SOURCE PASSAGE:
******************************
Unomaly Hack Week

Emil Stenqvist
Unomaly Blog
Published in
6 min readOct 24, 2018

For fun and profit — the why, how and our takeaways.

So, Unomaly had a hack week!

After the last release, we decided to take the whole following week and let everyone work on whatever they want! The purpose was to encourage people to get creative and explore ideas without restrictions. This resulted in almost a dozen projects, done both individually and in self-formed teams.

Why a hack week?

Making software is a highly creative endeavour. However, day to day work largely comes down to following a roadmap and making prioritizations according to customer needs and team strength — slimming and stripping — in order to sustain a business. Even if you try to stay agile and all that jazz, there will be times where people have great ideas that just sound too “out there” to bet on — or that need exploration before they can even be suggested. And that’s what we think the hack week is for!

The whole software business has its roots in the hacker scene. Before it became a way actually making money, people would just get together at their spare time, and work on things that sparked their curiosity and challenged their intellectual abilities (and sometimes left them severely sleep deprived) — to hack! Hacking is tinkering, inventing, playing around and exploring without constriction, or even necessarily a goal. It’s about letting of go of what is useful or what will make you the most money, and just having fun! However, as it turns out — what is created in this way often turns out to both profitable and useful.
******************************
Collected data entries
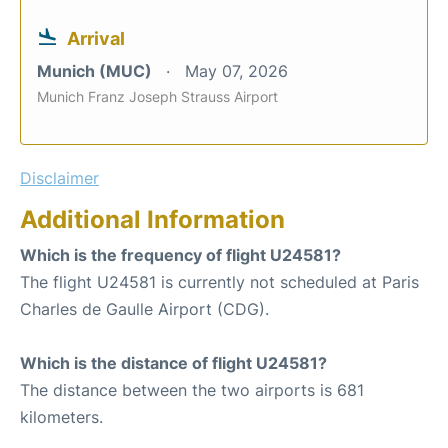
Arrival
Munich (MUC)
May 07, 2026
Munich Franz Joseph Strauss Airport
Disclaimer
Additional Information
Which is the frequency of flight U24581?
The flight U24581 is currently not scheduled at Paris
Charles de Gaulle Airport (CDG).
Which is the distance of flight U24581?
The distance between the two airports is 681
kilometers.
******************************
PROBLEM DETAILS: Translate this sentence from the hack week post into Spanish: "The purpose was to encourage people to get creative and explore ideas without restrictions."

RESULT BELOW: El propósito era animar a las personas a ser creativas y explorar ideas sin restricciones.